The Arolsen Archives are seeking new partners in Eastern Europe to help them reach out to more people in the region. Many are are unaware that the archive in Bad Arolsen holds information that families have been searching for for decades.

Mariia Ilkiv, who is volunteering at the Arolsen Archives with Action Reconciliation Service for Peace, came across Stefan Firsow’s pocket watch during her research. The documents in the archive contain little information on his fate. He was born on 25.12.1910, in a village near Lysychansk in Ukraine. On 26.5.1944, he was sent to the Dachau concentration camp as a prisoner-of-war, and on 22.10.1944, he was transferred to the Neuengamme concentration camp near Hamburg. This is the last we know of Stefan Firsow, but his “pocket watch with capsule” was recovered by the British Army after the liberation in 1945. It found its way to the archive in Bad Arolsen in the 1960s – in one of around 4,700 envelopes containing objects belonging to former concentration camp prisoners.

“Unsuccessful,” but to great effect!

Mariia Ilkiv began to search in Ukraine. She asked Lysychansk city council to help her find Stefan Firsow’s descendants. The staff there did everything they could to help; they studied civil registers and published appeals in local newspapers, on their website, and on Facebook. Other initiatives also joined the search, including the local veterans’ association and, last but not least, the Lysychansk Museum of Local History. Unfortunately, the search was unsuccessful.
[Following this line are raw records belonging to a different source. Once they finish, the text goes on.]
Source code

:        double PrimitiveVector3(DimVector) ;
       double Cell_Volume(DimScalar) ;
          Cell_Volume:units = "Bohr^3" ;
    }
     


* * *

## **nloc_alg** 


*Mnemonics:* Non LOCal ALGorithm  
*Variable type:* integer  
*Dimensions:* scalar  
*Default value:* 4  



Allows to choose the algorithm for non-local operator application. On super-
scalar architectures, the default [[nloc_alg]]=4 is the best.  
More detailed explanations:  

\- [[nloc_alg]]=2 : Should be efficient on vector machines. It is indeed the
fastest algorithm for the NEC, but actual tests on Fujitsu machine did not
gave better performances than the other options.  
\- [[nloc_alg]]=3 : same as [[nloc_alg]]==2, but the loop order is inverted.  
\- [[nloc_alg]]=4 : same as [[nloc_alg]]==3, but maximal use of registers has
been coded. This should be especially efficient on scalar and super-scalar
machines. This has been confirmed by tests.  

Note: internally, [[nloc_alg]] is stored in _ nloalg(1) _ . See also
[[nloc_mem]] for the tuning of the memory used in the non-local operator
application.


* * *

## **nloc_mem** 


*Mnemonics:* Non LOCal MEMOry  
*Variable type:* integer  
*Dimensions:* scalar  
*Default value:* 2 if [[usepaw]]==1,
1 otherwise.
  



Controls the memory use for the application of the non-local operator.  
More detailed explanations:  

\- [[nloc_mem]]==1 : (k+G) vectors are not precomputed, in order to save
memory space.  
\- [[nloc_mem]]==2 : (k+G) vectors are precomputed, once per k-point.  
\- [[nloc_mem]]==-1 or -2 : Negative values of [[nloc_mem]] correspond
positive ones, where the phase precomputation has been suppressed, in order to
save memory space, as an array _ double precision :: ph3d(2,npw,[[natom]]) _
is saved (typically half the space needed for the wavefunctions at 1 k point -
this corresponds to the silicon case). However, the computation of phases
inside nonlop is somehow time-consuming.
But the pocket watch has found a new home: the Lysychansk Museum of Local History expressed an interest in it and is now looking after the memento “as the last testimony of a concentration camp prisoner” and a reminder of the horrors of the Second World War.
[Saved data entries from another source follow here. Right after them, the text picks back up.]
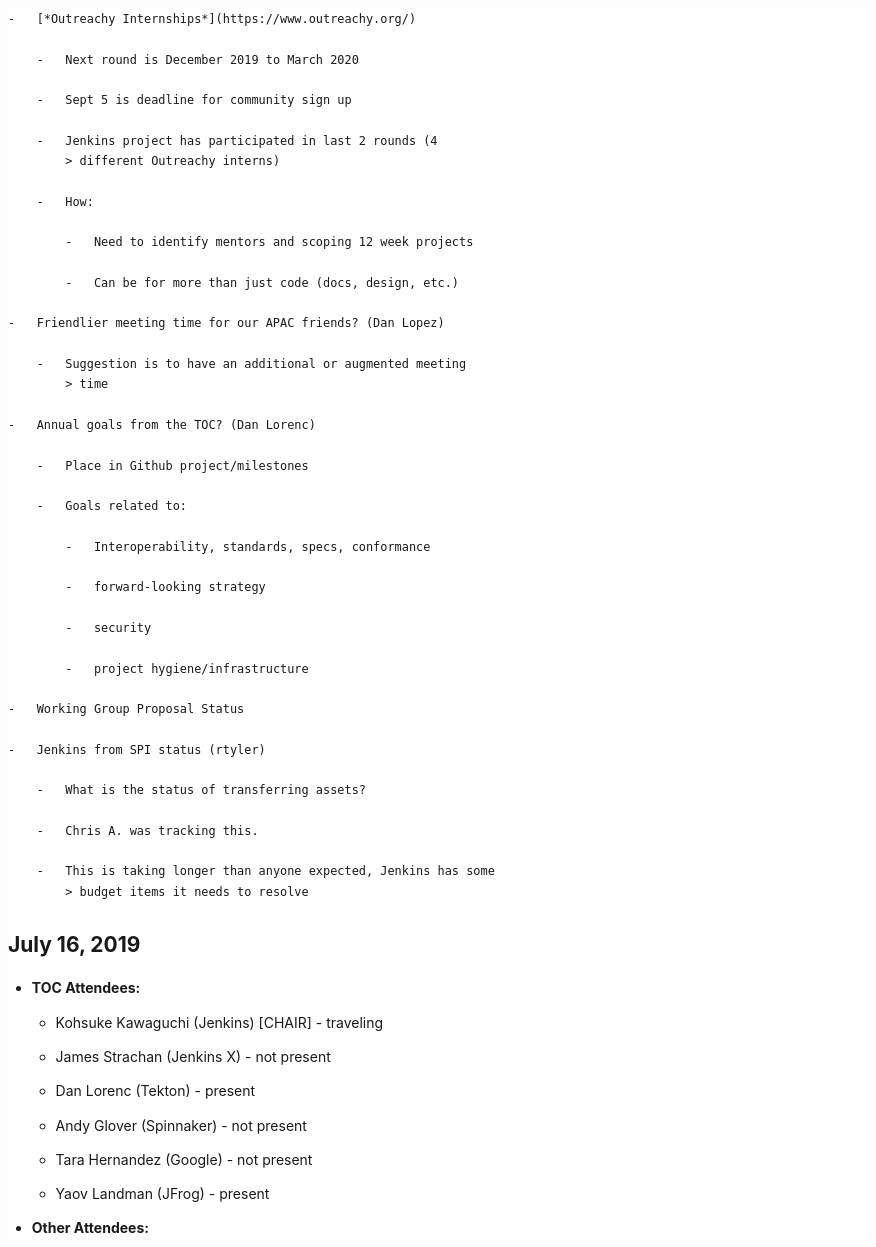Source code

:     -   [*Outreachy Internships*](https://www.outreachy.org/)

        -   Next round is December 2019 to March 2020

        -   Sept 5 is deadline for community sign up

        -   Jenkins project has participated in last 2 rounds (4
            > different Outreachy interns)

        -   How:

            -   Need to identify mentors and scoping 12 week projects

            -   Can be for more than just code (docs, design, etc.)

    -   Friendlier meeting time for our APAC friends? (Dan Lopez)

        -   Suggestion is to have an additional or augmented meeting
            > time

    -   Annual goals from the TOC? (Dan Lorenc)

        -   Place in Github project/milestones

        -   Goals related to:

            -   Interoperability, standards, specs, conformance

            -   forward-looking strategy

            -   security

            -   project hygiene/infrastructure

    -   Working Group Proposal Status

    -   Jenkins from SPI status (rtyler)

        -   What is the status of transferring assets?

        -   Chris A. was tracking this.

        -   This is taking longer than anyone expected, Jenkins has some
            > budget items it needs to resolve

July 16, 2019
-------------

-   **TOC Attendees:**

    -   Kohsuke Kawaguchi (Jenkins) \[CHAIR\] - traveling

    -   James Strachan (Jenkins X) - not present

    -   Dan Lorenc (Tekton) - present

    -   Andy Glover (Spinnaker) - not present

    -   Tara Hernandez (Google) - not present

    -   Yaov Landman (JFrog) - present

-   **Other Attendees:**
This is how Stefan Firsow’s watch came to serve as the ambassador of the Arolsen Archives to Ukraine. Because we desperately need volunteers in Eastern Europe to help make the Arolsen Archives more widely known, so that the families of victims of Nazi persecution know who they can turn to.

Online press conference

An important part of our public relations work in Eastern Europe was a presentation given by the Arolsen Archives at an online press conference held in May 2020 by the Russian news agency TASS to mark the 75th anniversary of the end of the war. At the invitation of the International Committee of the Red Cross in Russia, Belarus, and Moldova, the Arolsen Archives used this opportunity to present the wide range of projects and research opportunities they provide for the Eastern European region. A quick evaluation of the inquiries we have received since then shows a very positive response: while the proportion of inquires submitted in Russian lay at around 10 percent before the press conference, it quickly rose to 33 percent afterwards!